Envueltos por la supersensibilidad de nuestros corazones escuchamos inmóviles y silenciosos;

"ven

canta

sueña

cantando

vive

soñando

el

nuevo

sol"

¡Familiares! ¡Compañeros muertos! ¡Los vimos botados entre la basura de las calles! ¿Ana, dónde estás. . .? Apresada el 11. ¿Lograste la libertad o transcurres un trayecto como el de los demás, de prisión y vejaciones...? ¡Hijos míos! ¿Viven aún...? ¿Cómo? ¿Hijo, partiste decidido al centro el 11. . . hubo baleos y muertos en la ruta. . .? ¿Qué es de ti? Valia, ni tu madre ni tu padre te fueron a buscar al mediodía del 11 a tu escuela del barrio. ¿Dónde quedaste cuando se vaciaron las salas de clase y partieron tus compañeros y maestras espantadas. . .? ¿Te llevaron consigo. . .? ¿O permaneciste en la sala de clases solitaria...? .. .Quiero confiar en que están libres y sanos, durmiendo y soñando esta pesadilla.

".. .en que los hombres volverán a ser hermanos"

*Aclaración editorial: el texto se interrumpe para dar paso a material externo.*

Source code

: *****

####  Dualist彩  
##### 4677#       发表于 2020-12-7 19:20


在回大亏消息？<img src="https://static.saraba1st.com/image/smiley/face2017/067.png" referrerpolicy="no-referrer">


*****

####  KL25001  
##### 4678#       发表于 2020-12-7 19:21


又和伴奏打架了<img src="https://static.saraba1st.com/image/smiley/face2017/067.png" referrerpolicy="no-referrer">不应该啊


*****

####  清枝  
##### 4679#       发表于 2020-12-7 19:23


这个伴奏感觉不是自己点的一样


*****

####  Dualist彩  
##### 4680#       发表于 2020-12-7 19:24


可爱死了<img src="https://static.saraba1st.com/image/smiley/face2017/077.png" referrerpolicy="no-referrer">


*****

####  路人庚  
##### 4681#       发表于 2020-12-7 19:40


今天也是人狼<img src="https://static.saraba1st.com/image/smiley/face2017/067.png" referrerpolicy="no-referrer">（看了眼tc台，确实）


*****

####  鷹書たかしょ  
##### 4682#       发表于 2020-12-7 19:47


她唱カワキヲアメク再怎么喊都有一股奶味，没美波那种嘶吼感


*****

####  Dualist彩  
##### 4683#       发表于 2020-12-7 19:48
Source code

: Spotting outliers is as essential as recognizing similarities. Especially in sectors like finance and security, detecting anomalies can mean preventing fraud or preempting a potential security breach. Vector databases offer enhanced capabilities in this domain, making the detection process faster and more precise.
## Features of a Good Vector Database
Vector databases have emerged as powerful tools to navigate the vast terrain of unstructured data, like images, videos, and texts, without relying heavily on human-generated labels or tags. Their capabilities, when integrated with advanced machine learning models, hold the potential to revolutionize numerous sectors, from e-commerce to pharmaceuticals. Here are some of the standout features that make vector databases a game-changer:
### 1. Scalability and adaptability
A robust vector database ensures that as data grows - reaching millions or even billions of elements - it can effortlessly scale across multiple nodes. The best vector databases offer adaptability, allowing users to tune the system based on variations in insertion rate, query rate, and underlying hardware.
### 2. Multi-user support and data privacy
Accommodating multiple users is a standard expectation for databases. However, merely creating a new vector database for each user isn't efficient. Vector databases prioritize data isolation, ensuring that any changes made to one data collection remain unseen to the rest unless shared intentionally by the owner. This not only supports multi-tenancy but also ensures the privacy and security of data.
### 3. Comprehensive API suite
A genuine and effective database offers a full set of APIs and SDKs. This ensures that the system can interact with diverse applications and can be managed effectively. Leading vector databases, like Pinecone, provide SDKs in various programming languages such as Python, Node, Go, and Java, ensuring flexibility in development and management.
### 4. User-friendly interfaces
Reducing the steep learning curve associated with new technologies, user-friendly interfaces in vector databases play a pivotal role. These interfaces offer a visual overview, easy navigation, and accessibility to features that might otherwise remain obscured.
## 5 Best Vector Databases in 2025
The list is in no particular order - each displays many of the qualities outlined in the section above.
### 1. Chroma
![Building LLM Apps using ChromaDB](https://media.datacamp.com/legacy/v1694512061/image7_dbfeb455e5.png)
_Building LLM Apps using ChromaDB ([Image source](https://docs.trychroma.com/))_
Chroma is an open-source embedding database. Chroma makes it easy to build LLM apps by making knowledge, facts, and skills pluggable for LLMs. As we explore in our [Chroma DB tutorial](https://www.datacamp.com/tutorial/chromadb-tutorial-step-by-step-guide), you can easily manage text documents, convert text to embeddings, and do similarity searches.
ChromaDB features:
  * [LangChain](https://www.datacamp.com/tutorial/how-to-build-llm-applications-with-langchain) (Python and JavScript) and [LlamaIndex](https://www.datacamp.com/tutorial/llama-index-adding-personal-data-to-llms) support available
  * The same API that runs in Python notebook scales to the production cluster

"Peineta" gesticula emocionado al centro del círculo de brazos tomados en lo alto. Los universitarios cantan. Todos cantamos:

"en que los hombres volverán a ser hermanos. .." - ¡ Todos contra la pared. . . !

No vimos ingresar a la tropa invadiendo la escotilla. Únicamente sus empellones y vociferaciones al irrumpir a la carrera en nuestra ceremonia, electrizarla y transformarla en un vértigo de caminatas, trotes, flexiones de brazos, vueltas y más vueltas por la pista de ceniza. Luego, permanecer algunas horas al frío de la noche y entrar con las orejas azules escuchando la repetición de las amenazas si organizábamos manifestaciones políticas como ésta. Los de Madeco tenían razón.